|
Hello, Perhaps this is a bit of a mismatch forum for the question, but I had some issues when doing an implementation of the Gibbs Sampling for Naive Bayes used here (Is a really sweet Intro, you should just check it) I had one issue and one question: -Question: In equation 49, to do the Gibbs Sampling Updates, are C_x and N modified such that they do not take into account the variable we are sampling? (I'm guessing C_x has to be modified, but since N is common for all the probabilities, it should not make a difference) -Issue: I'm not used to work with large dictionaries, and in equation 49, a large dictionary (37,000 words)tends to make the product of the probabilities theta_{x,i}^W_{j,i} (the multinomial) a really small number (python would output a zero). Is this an error in my implementation, or do I have to use something like the bigfloat package to handle really small numbers? Thanks a lot Leon |
|
For your first question, yes. Note the (-j) on the C in the probability expression, this means you should decrement the current count. For your second question you should do as Philemon said and work in log-space, and exponentiate and normalize before sampling. Is there a way to avoid having obscene large numbers in the log, since the exp tends to go to zero anyway. I found an implementation here, and in line 120 he (or she, I'm not sure) divides the exp by a common denominator. http://sourceforge.net/p/nbgibbs/code/ci/f34b66c3e908ecb4842b46a5c14d38ca9a2c4d48/tree/nbgibbs.py I'm not sure whether this is standard practice, I think it makes sense, since we care about the division, and in the sampling it goes away.
(Apr 19 '12 at 07:13)
Leon Palafox ♦
As after doing the exp you'll divide everything by a constant anyway you can do this operation in log space before to make everything easier.

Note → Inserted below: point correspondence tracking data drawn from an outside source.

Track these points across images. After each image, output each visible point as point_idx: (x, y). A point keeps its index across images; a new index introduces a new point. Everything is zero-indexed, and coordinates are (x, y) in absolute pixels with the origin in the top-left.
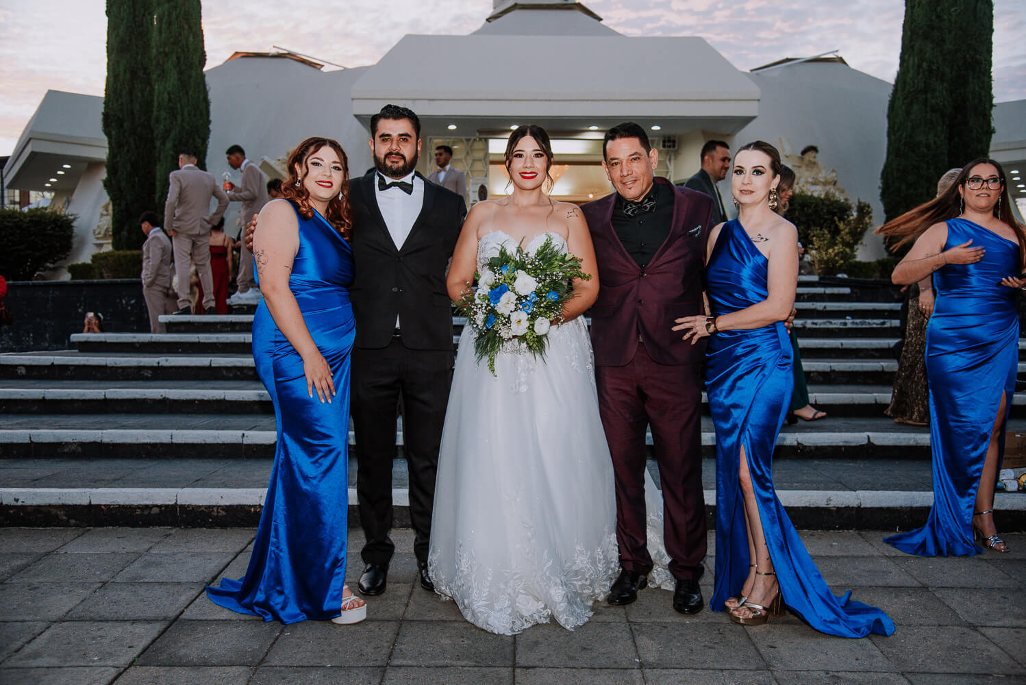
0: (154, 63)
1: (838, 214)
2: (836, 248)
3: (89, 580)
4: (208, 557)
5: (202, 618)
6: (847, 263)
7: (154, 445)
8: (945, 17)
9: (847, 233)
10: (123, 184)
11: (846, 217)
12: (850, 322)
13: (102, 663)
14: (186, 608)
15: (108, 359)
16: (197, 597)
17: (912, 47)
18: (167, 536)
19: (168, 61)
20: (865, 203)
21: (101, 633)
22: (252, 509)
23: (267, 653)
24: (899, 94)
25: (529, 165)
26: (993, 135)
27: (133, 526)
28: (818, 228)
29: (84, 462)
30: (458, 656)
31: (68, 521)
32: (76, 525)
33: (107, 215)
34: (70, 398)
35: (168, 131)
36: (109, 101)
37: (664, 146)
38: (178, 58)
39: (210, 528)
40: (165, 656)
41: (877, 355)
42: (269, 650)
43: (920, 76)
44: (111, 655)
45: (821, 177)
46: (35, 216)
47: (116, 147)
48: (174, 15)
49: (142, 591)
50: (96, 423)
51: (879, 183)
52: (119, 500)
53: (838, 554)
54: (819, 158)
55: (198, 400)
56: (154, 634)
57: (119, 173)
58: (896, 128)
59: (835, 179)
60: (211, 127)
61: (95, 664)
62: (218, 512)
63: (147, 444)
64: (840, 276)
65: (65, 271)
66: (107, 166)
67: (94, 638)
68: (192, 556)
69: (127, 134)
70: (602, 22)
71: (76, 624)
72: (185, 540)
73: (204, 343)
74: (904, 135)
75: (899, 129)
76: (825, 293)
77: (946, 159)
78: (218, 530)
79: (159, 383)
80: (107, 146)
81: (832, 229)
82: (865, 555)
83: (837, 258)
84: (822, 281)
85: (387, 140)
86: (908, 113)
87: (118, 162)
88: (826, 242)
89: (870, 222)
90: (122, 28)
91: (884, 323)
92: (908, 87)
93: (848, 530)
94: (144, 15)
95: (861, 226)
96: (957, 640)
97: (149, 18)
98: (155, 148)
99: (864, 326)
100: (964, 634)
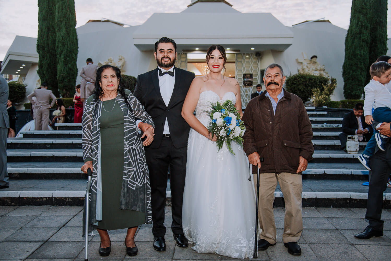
0: (56, 24)
1: (324, 83)
2: (322, 96)
3: (16, 226)
4: (63, 217)
5: (57, 240)
6: (327, 102)
7: (47, 174)
8: (368, 4)
9: (327, 90)
10: (45, 72)
11: (327, 84)
12: (325, 125)
13: (16, 258)
14: (51, 237)
15: (33, 140)
16: (56, 233)
17: (355, 16)
18: (49, 209)
19: (62, 24)
20: (334, 78)
21: (17, 246)
22: (82, 199)
23: (79, 254)
24: (350, 34)
25: (216, 62)
26: (388, 51)
27: (36, 205)
28: (315, 88)
29: (20, 180)
30: (152, 255)
31: (11, 203)
32: (14, 205)
33: (39, 84)
34: (17, 156)
35: (62, 51)
36: (39, 40)
37: (256, 56)
38: (66, 23)
39: (66, 206)
40: (40, 255)
41: (334, 138)
42: (80, 253)
43: (358, 28)
44: (19, 255)
45: (319, 68)
46: (11, 85)
47: (42, 57)
48: (64, 6)
49: (35, 230)
50: (26, 165)
51: (341, 70)
52: (30, 195)
53: (307, 216)
54: (318, 60)
55: (67, 157)
56: (38, 246)
57: (43, 67)
58: (348, 48)
59: (324, 68)
60: (79, 49)
61: (12, 258)
62: (69, 200)
63: (44, 174)
64: (324, 107)
65: (23, 106)
66: (38, 65)
67: (14, 248)
68: (57, 217)
69: (46, 52)
70: (232, 7)
71: (8, 243)
72: (55, 211)
73: (72, 134)
74: (351, 51)
75: (349, 49)
76: (317, 114)
77: (368, 60)
78: (69, 207)
79: (52, 150)
80: (38, 57)
81: (321, 89)
82: (317, 217)
83: (323, 100)
84: (317, 109)
85: (162, 52)
86: (353, 42)
87: (43, 63)
88: (318, 94)
89: (336, 86)
90: (44, 11)
91: (338, 126)
92: (353, 32)
93: (312, 207)
94: (53, 6)
95: (332, 87)
96: (345, 250)
97: (54, 7)
98: (57, 58)
99: (330, 127)
100: (348, 247)
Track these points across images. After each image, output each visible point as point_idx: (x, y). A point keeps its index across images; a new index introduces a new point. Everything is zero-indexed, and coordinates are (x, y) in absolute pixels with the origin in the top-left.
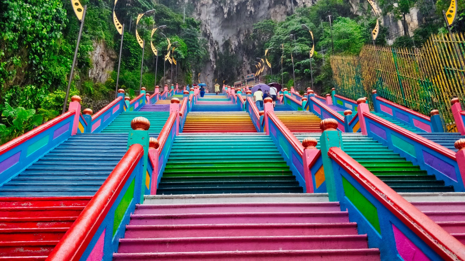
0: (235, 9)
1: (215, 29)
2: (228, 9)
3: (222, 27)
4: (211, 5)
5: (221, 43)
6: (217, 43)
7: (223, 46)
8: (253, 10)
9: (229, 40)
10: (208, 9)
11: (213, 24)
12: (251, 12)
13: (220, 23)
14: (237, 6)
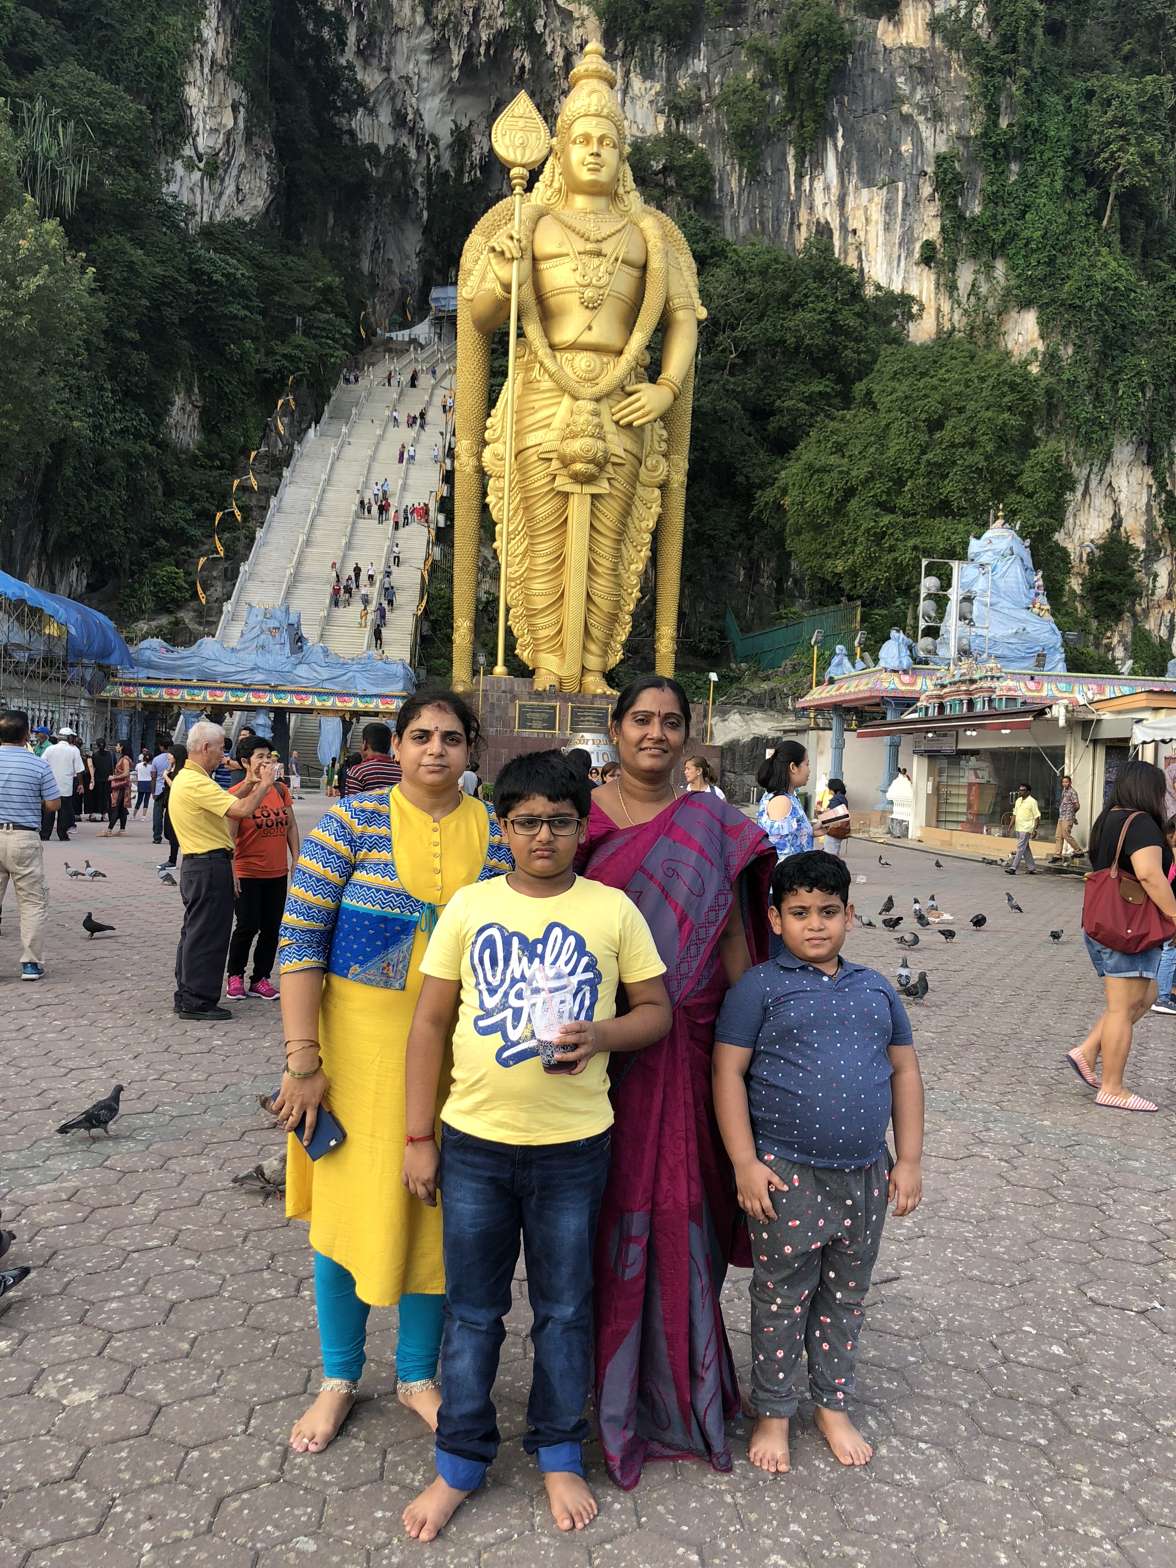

By this I mean, add to each log the value of the largest log (bringing that one to zero and everything else to some negative number), and then exponentiate and normalize.
(Apr 19 '12 at 07:21)
Alexandre Passos ♦
Cool Thanks
(Apr 19 '12 at 07:32)
Leon Palafox ♦
|
About the issue: You can probably replace that very large product by the sum of the logarithm of the values. Transforming stuff to log-domain is the most common trick to handle very large or small numbers.